I have my old code written in Keras where I implemented a convolutional autoencoder. I wanted to add another loss component to its loss which is based on the output of a layer called ‘z’:
z_output = encoder.get_layer('z').output
and then use this output for another function from sklearn metrics
:
silhouette_loss = - silhouette_coeff(z_output, names)

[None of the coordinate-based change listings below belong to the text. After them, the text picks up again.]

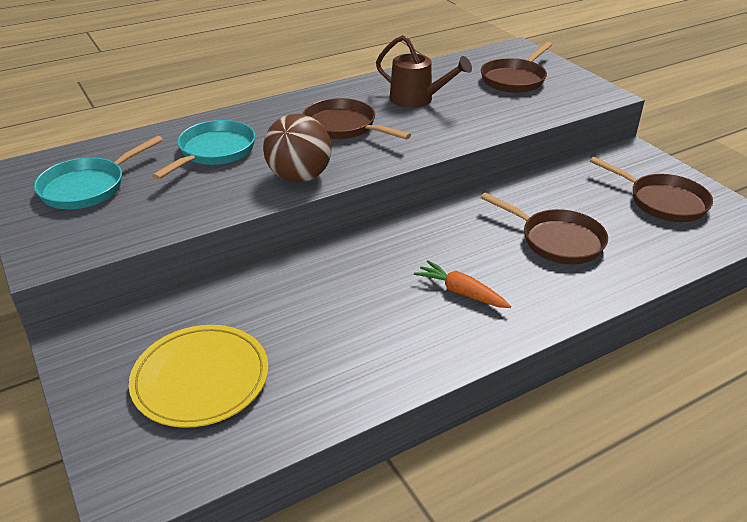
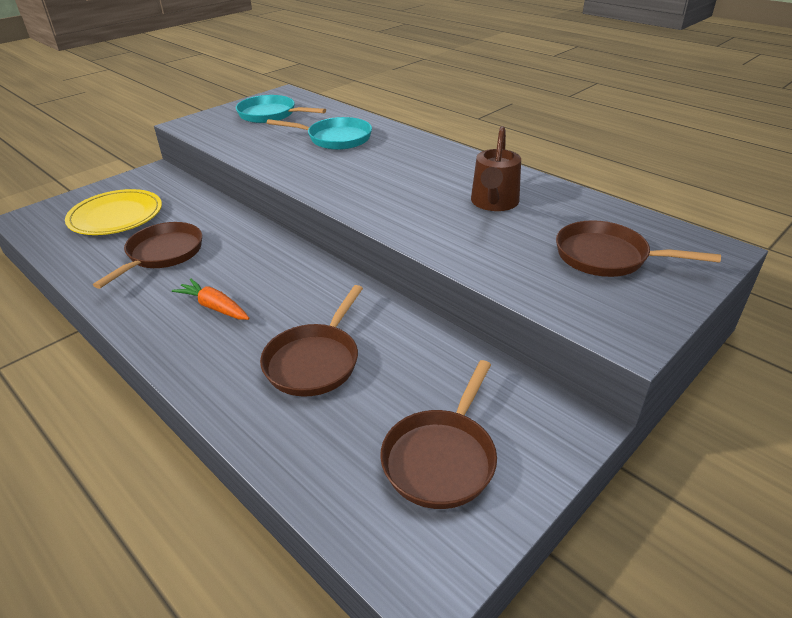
camera: 75 degrees right, 0 degrees up
(299, 177) = (307, 175): brown ball -> none
(343, 127) = (407, 177): brown pan -> brown pan (162, 254)
(461, 292) = (214, 307): orange carrot -> orange carrot turned 75 degrees counterclockwise

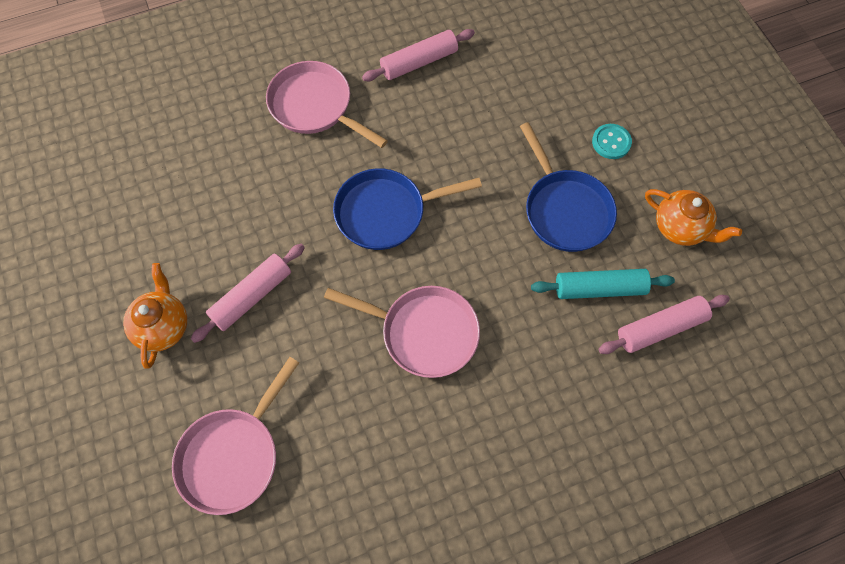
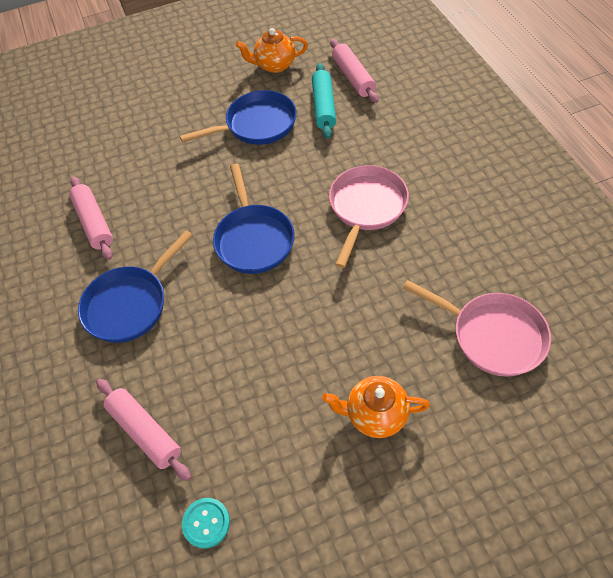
camera: 85 degrees left, 10 degrees down
(251, 296) = (339, 338): pink rolling pin -> pink rolling pin (145, 432)
(315, 106) = (130, 304): pink pan -> blue pan
(611, 142) = (198, 99): turquoise button -> turquoise button (206, 523)
(680, 228) = (274, 65): orange teapot -> orange teapot turned 135 degrees counterclockwise

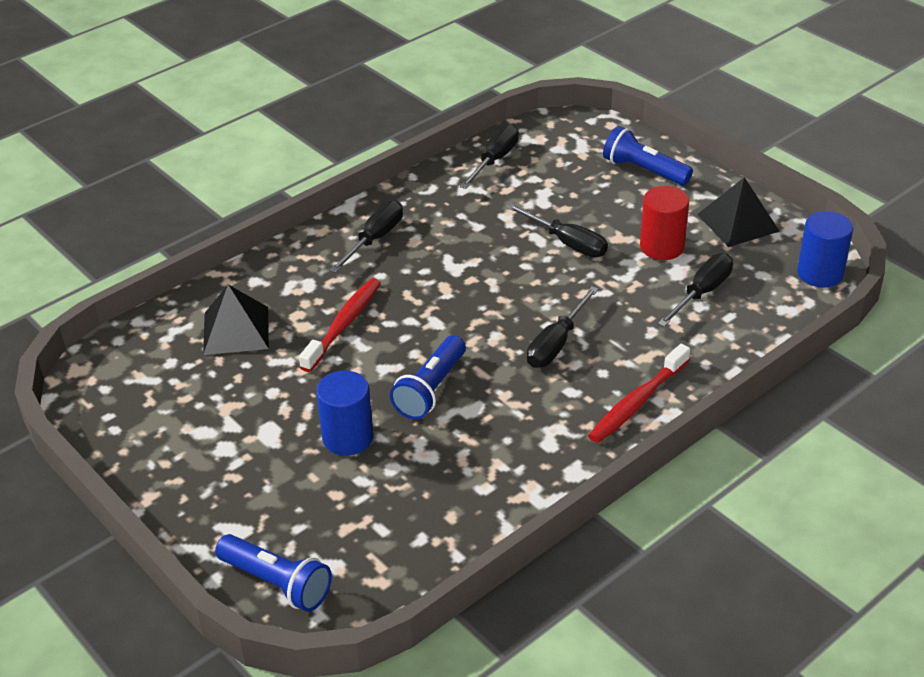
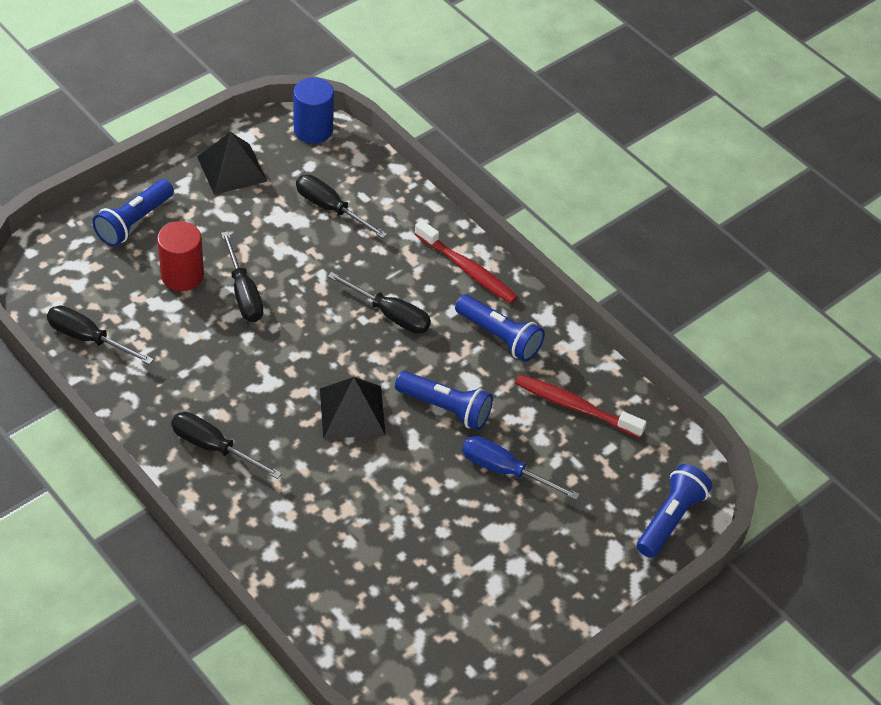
camera: 95 degrees left, 10 degrees up
(236, 330) = (350, 566): black pyramid -> black pyramid (352, 411)
(344, 324) = (349, 474): red toothbrush -> red toothbrush (575, 406)
(348, 438) = (505, 471): blue cylinder -> blue screwdriver
(538, 431) = (499, 337): none -> blue flashlight
(567, 243) = (243, 293): black screwdriver -> black screwdriver turned 120 degrees clockwise
(662, 247) = (261, 226): red cylinder -> red cylinder (182, 275)

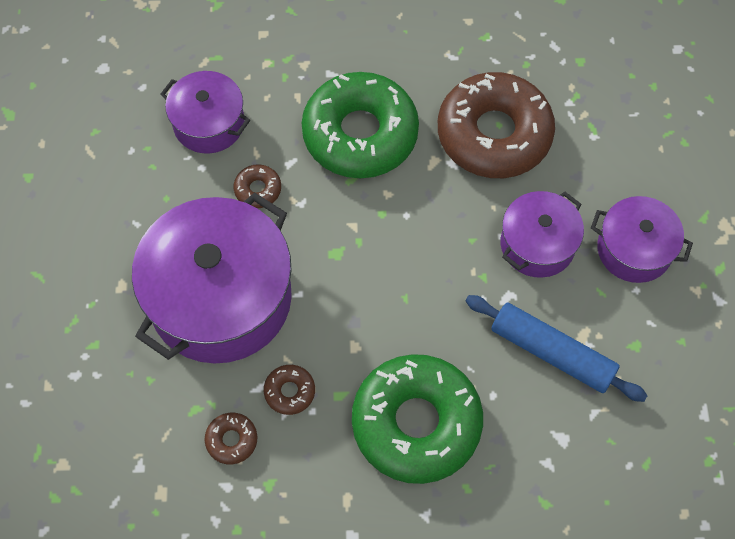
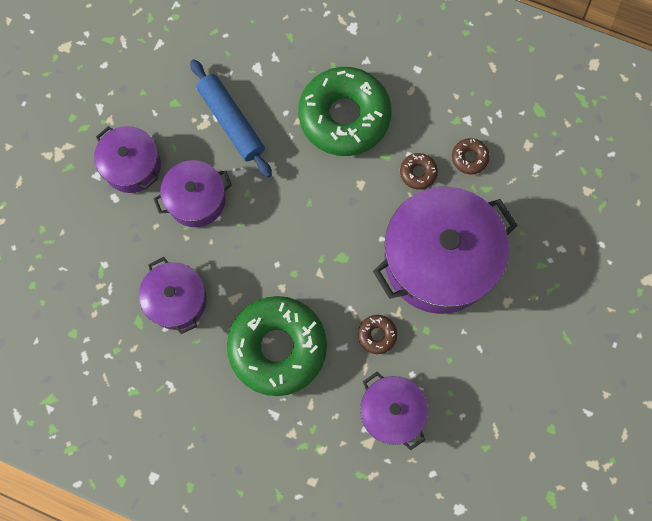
camera: 155 degrees left, 10 degrees up
(494, 134) = (177, 300): brown donut -> purple pot

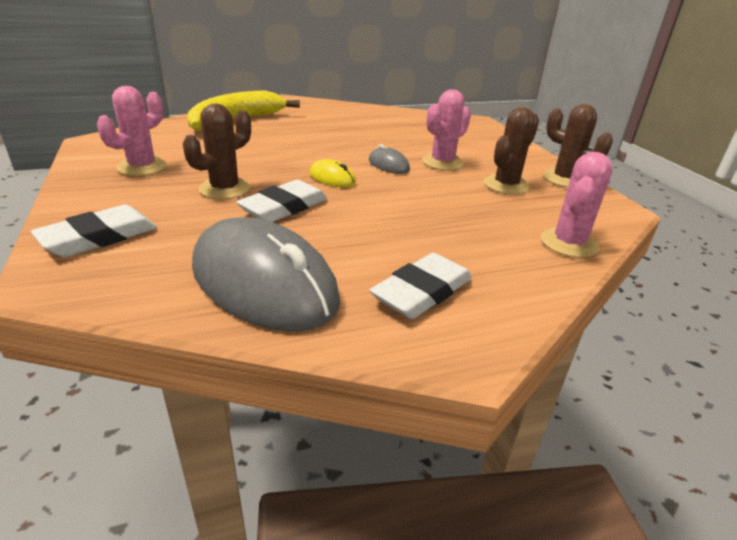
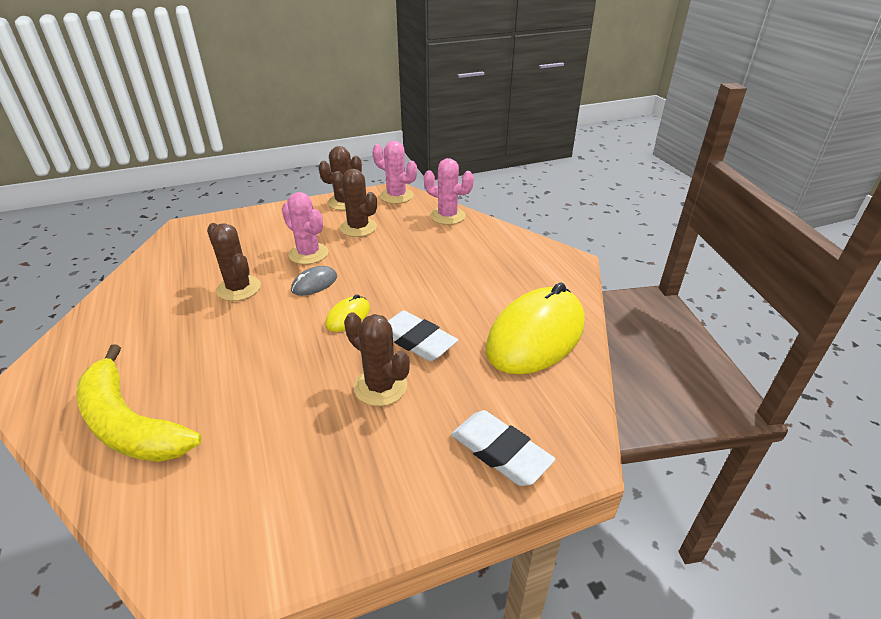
camera: 90 degrees left, 5 degrees up
(142, 167) = (318, 478): pink cactus -> pink cactus (396, 196)
(264, 283) = (535, 336): grey mouse -> yellow mouse
(381, 140) = (239, 288): none -> brown cactus
(422, 292) = (521, 271): white eraser -> none

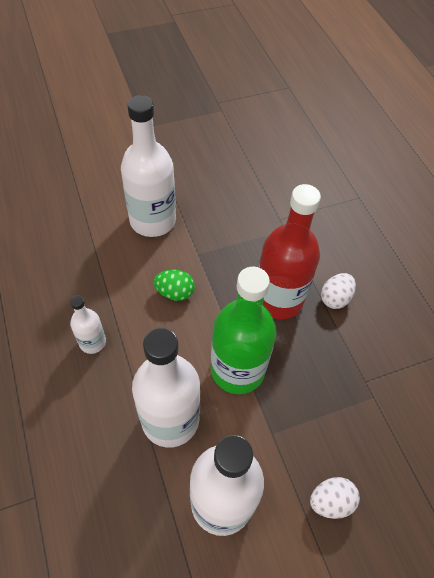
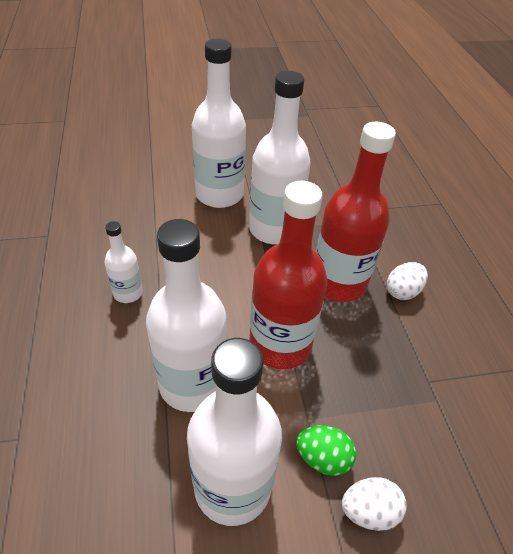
camera: 10 degrees right, 10 degrees down
(175, 292) = (227, 260): green egg -> green egg (323, 458)
(211, 251) = (274, 229): none -> white bottle
(237, 369) = (280, 344): green bottle -> red bottle

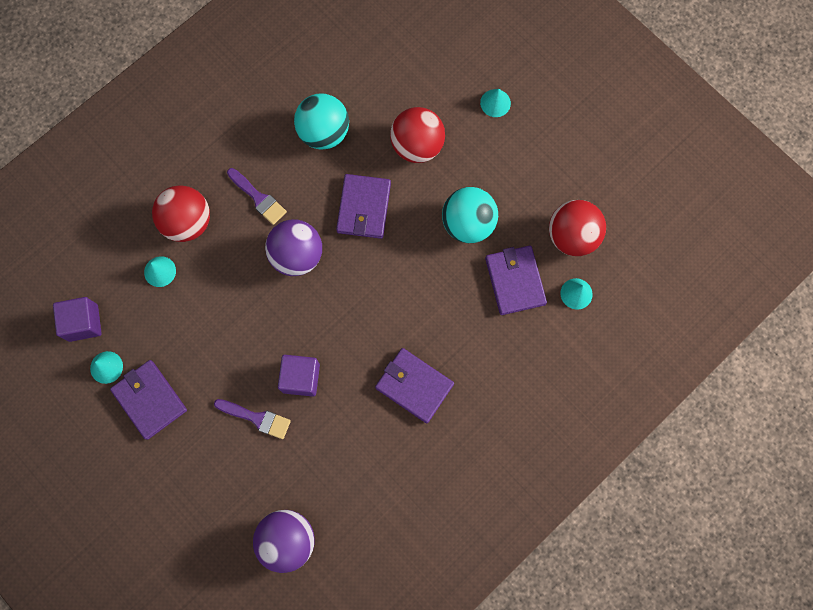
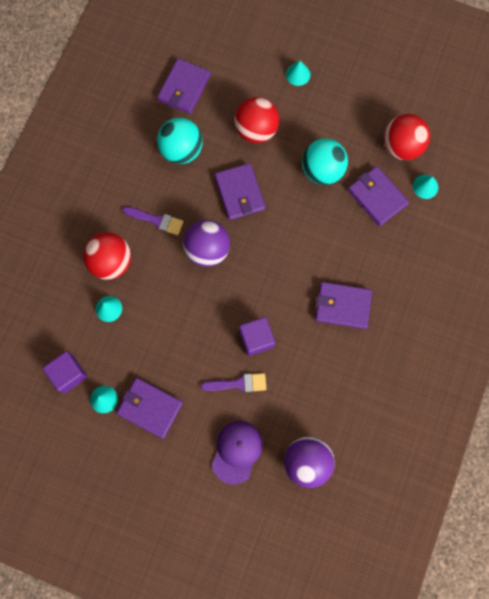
camera: 25 degrees left, 0 degrees up
(218, 492) = (237, 451): none -> purple cap
(361, 64) = (184, 88): none -> purple wallet

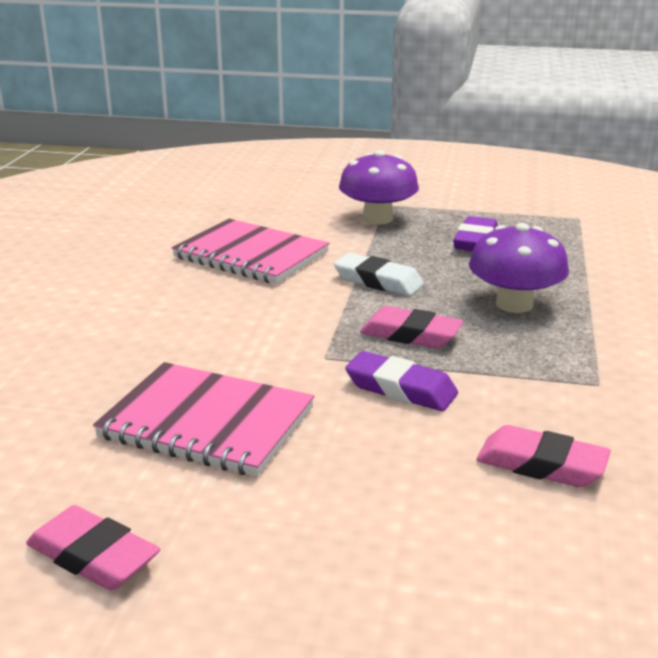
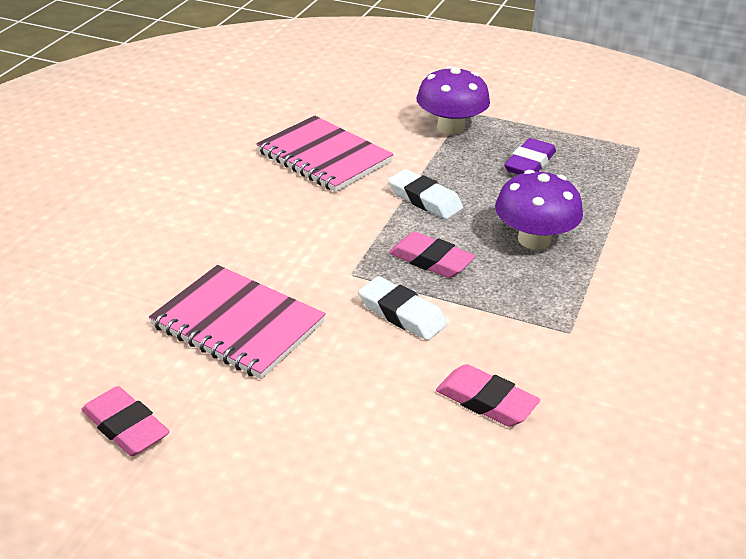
camera: 10 degrees right, 10 degrees up
(401, 389) = (402, 314): purple eraser -> white eraser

This function expects a 2D array as an input, as a result I am getting the error:
TypeError: You are passing KerasTensor(type_spec=TensorSpec(shape=(None, 32), dtype=tf.float32, name=None), name='z/add:0', description="created by layer 'z'"), an intermediate Keras symbolic input/output, to a TF API that does not allow registering custom dispatchers, such as
tf.cond,
tf.function, gradient tapes, or
tf.map_fn. Keras Functional model construction only supports TF API calls that *do* support dispatching, such as
tf.math.addor
tf.reshape. Other APIs cannot be called directly on symbolic Kerasinputs/outputs. You can work around this limitation by putting the operation in a custom Keras layer
call and calling that layer on this symbolic input/output.
What can I do to use the output of layer ‘z’ for my custom loss component? My goal is to maximize the output of the silhouette_coeff() during model training. Thanks!